Auf mittelfristige und längere Sicht sind diese wirtschaftlichen Kennzahlen, von Kritikern gerne als „Profitgier“ oder „ungehemmtes Wachstum“ gebrandmarkt, nach relativ übereinstimmender Sicht der Wirtschaftswissenschaftler gut für alle Beteiligten, und zwar für Manager und Mitarbeiter sowie Börsianer gleichermaßen. Unternehmen, die etwa nur den Umsatz steigern und dabei Verluste machen, können bei auftretenden Turbulenzen an den Märkten oft genug nicht mehr bestehen.

Ein besonderes Beispiel für ein erfolgreiches Unternehmen ist die Münchener „Linde AG“, der Weltmarktführer für die Herstellung von Industriegasen. Die Firma suchte in den letzten Jahren konsequent neue Wachstumschancen beispielsweise in den Schwellenländern und durch Übernahme von Konkurrenten. Von 2005 bis 2010 stieg der jährliche Umsatz um 6,2 Prozent und die Gewinnmarge lag bei durchschnittlich 9,1 Prozent, womit Linde den achten Platz der Top-500-Liste belegt.

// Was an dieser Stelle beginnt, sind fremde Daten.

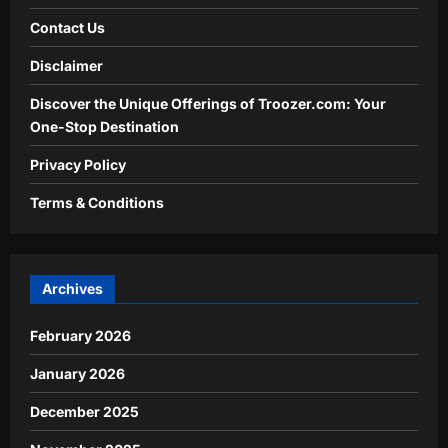
Contact Us
Disclaimer
Discover the Unique Offerings of Troozer.com: Your
One-Stop Destination
Privacy Policy
Terms & Conditions
Archives
February 2026
January 2026
December 2025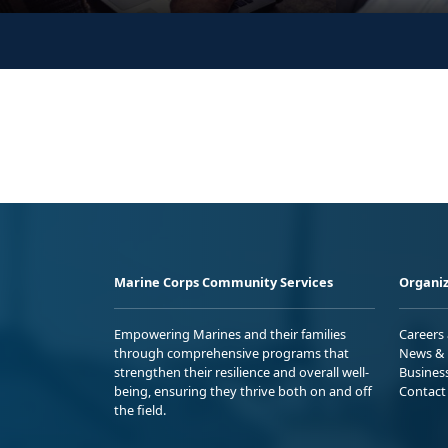
Marine Corps Community Services
Organiz
Empowering Marines and their families
Careers
through comprehensive programs that
News & 
strengthen their resilience and overall well-
Busines
being, ensuring they thrive both on and off
Contact
the field.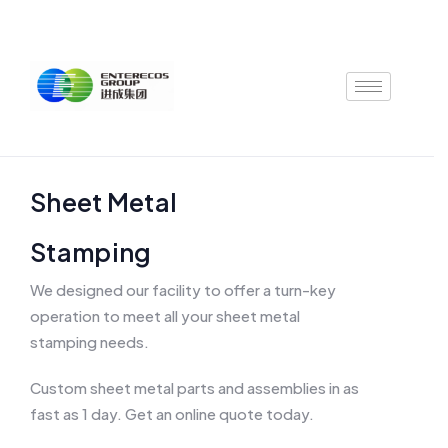
Skip
to
content
Sheet Metal
Stamping
We designed our facility to offer a turn-key
operation to meet all your sheet metal
stamping needs.
Custom sheet metal parts and assemblies in as
fast as 1 day. Get an online quote today.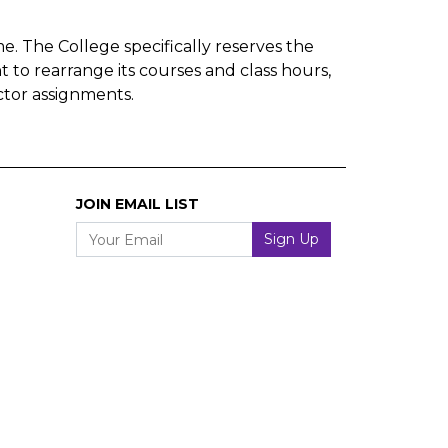
e. The College specifically reserves the
t to rearrange its courses and class hours,
ctor assignments.
JOIN EMAIL LIST
Your Email
Sign Up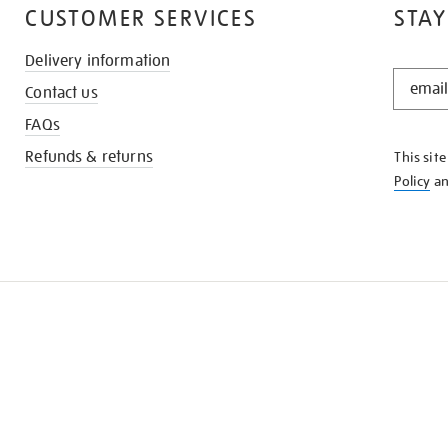
CUSTOMER SERVICES
STAY
Delivery information
STAY
Contact us
IN
THE
FAQs
KNOW
Refunds & returns
This sit
Policy
a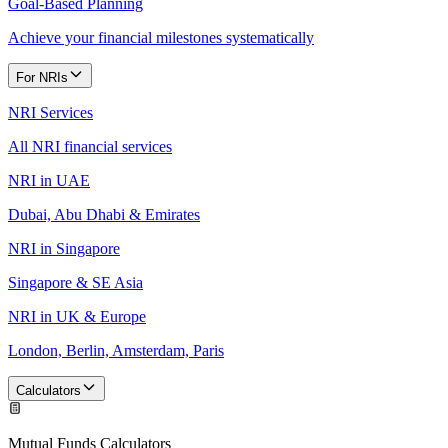
Goal-Based Planning
Achieve your financial milestones systematically
For NRIs
NRI Services
All NRI financial services
NRI in UAE
Dubai, Abu Dhabi & Emirates
NRI in Singapore
Singapore & SE Asia
NRI in UK & Europe
London, Berlin, Amsterdam, Paris
Calculators
Mutual Funds Calculators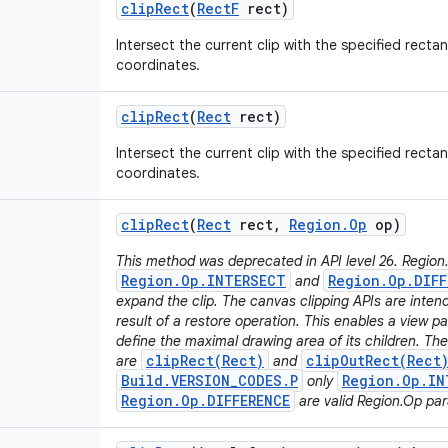
clip
Rect
(
Rect
F
rect)
Intersect the current clip with the specified rectan
coordinates.
clip
Rect
(
Rect
rect)
Intersect the current clip with the specified rectan
coordinates.
clip
Rect
(
Rect
rect
,
Region
.
Op
op)
This method was deprecated in API level 26. Region
Region.Op.INTERSECT
Region.Op.DIFF
and
expand the clip. The canvas clipping APIs are inten
result of a restore operation. This enables a view pa
define the maximal drawing area of its children. T
clipRect(Rect)
clipOutRect(Rect
are
and
Build.VERSION_CODES.P
Region.Op.IN
only
Region.Op.DIFFERENCE
are valid Region.Op pa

Den Startschuss zu dieser Erfolgsgeschichte gab vor 130 Jahren der geniale Erfinder und Ingenieur Carl von Linde (1842–1934). Er installierte 1871 in der Münchener Spaten-Brauerei versuchsweise eine erste Kältemaschine. 1879 begann Linde mit der Produktion von Eismaschinen in einer eigenen Firma. Ab 1891 entwickelte er an der Technischen Universität München das nach ihm benannte „Linde-Verfahren“ zur Zerlegung von Luft. Im Jahr 1903 nahm er die erste industrielle Luftzerlegungsanlage in Betrieb, die ab 1904 in den „Güldner-Motorenwerken“ in München industriell hergestellt wurde. Das Unternehmen ging durch zwei Währungsreformen, zwei Weltkriege und konnte sich den wandelnden Zeiten jeweils erfolgreich anpassen. Die Gassparte der Linde Group erzielt heute mit neun Milliarden Euro rund 70 Prozent des Gesamtumsatzes.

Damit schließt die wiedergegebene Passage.